For the string "Right", state how many lines of the data hold it. Give nothing besides the number.

Top of Records

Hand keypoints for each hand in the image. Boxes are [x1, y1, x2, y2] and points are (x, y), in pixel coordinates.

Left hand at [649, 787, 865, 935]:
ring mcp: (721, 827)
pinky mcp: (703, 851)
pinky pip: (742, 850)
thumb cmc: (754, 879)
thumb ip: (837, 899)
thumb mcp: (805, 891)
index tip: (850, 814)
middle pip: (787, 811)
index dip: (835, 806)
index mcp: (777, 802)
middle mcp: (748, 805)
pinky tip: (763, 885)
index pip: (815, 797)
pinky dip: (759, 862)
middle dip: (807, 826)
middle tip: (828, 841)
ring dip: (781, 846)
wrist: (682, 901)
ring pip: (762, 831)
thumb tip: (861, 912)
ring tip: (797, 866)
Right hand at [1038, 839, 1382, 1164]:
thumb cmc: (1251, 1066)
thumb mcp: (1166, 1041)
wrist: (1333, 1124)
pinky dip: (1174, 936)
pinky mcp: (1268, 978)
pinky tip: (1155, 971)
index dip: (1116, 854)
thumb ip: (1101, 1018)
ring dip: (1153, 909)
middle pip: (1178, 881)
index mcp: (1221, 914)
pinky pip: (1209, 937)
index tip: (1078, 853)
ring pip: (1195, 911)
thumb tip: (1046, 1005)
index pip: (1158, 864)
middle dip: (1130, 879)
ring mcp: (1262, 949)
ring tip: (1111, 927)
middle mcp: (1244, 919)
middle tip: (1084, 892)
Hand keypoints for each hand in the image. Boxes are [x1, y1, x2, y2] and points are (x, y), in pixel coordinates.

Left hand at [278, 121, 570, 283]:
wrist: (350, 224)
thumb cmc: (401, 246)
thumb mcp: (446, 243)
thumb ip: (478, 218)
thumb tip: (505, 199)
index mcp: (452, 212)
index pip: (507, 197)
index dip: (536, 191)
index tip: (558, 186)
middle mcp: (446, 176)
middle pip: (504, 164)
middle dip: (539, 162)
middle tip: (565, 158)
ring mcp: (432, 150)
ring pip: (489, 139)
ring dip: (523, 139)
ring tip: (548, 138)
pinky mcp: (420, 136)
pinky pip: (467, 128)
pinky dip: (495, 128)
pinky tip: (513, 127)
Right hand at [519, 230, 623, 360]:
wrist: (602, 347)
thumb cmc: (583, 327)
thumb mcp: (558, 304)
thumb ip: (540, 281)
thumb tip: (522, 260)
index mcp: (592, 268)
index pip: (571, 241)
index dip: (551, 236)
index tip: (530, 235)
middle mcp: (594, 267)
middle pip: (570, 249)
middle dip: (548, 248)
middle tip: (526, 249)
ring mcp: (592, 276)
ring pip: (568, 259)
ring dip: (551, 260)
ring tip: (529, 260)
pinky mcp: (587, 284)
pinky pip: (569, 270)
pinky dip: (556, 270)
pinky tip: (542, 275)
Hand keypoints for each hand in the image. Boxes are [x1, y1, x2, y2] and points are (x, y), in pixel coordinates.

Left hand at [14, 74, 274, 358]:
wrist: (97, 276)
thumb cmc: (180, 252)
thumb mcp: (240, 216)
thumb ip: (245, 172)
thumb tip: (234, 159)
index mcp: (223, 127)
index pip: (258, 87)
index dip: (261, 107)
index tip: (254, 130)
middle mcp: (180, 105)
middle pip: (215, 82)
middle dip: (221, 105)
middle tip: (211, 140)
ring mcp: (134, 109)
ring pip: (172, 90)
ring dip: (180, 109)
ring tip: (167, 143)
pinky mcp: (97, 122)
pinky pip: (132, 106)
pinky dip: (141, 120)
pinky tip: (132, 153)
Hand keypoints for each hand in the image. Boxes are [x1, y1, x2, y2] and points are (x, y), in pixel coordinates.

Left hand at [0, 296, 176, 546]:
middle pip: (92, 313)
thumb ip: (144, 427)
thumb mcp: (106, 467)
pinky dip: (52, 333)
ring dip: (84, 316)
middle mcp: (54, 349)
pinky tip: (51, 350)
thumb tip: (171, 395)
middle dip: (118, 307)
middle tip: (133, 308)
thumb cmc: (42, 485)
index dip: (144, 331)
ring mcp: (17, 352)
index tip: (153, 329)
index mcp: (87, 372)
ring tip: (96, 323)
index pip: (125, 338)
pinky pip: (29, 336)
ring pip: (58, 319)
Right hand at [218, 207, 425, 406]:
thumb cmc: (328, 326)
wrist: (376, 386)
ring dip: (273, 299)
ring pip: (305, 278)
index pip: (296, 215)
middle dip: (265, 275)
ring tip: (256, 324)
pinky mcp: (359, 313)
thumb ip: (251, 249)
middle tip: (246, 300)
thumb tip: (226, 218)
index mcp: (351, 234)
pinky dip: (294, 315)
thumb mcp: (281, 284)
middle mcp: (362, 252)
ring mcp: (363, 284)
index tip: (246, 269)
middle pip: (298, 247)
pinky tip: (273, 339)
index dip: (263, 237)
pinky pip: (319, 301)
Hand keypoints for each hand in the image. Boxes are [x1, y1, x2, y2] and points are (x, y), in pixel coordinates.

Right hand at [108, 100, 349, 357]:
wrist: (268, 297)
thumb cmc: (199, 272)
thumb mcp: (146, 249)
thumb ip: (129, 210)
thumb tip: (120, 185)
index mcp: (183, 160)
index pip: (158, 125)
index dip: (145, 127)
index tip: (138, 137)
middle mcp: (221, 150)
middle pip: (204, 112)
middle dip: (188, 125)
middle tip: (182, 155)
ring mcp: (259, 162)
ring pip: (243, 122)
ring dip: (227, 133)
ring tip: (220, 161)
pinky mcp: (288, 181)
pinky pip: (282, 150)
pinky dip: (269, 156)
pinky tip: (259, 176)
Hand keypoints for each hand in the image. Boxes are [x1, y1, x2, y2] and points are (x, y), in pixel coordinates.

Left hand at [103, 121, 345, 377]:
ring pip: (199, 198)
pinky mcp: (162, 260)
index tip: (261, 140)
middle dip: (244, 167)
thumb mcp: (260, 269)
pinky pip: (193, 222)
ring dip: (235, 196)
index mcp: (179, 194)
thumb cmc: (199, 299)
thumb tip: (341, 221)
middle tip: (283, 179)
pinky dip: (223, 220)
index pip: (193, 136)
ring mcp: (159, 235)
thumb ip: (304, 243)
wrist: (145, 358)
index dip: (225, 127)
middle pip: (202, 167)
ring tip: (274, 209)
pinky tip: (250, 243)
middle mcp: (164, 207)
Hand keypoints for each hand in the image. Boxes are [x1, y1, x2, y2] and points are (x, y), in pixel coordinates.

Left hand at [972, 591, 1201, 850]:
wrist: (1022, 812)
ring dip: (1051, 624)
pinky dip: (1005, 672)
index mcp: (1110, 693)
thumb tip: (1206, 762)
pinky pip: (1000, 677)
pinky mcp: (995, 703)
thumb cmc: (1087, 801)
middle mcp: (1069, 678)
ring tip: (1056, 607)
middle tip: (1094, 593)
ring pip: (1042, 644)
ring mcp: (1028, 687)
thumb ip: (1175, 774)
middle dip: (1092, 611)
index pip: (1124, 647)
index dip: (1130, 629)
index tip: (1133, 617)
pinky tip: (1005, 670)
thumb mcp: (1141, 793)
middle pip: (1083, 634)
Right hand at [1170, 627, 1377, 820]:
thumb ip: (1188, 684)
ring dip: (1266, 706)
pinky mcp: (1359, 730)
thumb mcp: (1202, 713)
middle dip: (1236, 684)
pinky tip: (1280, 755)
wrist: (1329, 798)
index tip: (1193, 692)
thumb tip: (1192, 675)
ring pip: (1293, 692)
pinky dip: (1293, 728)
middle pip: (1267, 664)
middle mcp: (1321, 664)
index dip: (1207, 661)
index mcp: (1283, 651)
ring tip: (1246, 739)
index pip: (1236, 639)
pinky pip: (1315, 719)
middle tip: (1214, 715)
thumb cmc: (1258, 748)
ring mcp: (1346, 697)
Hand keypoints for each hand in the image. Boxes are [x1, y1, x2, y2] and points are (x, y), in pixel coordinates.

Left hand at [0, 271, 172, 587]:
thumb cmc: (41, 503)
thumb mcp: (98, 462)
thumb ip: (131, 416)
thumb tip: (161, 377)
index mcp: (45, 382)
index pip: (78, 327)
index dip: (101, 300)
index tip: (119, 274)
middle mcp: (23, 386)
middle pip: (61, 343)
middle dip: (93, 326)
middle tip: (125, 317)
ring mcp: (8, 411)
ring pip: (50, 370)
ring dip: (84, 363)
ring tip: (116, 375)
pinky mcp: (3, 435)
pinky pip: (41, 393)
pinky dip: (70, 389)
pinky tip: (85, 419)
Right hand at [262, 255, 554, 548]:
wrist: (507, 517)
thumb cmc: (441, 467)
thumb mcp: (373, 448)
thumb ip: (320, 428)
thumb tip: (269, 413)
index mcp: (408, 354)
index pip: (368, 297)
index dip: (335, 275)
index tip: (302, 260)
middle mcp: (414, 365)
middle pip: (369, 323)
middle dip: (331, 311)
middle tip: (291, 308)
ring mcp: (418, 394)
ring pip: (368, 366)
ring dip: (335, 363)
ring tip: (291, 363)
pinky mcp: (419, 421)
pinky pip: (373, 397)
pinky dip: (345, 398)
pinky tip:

Bottom of Records

> _Solution for this problem_: 6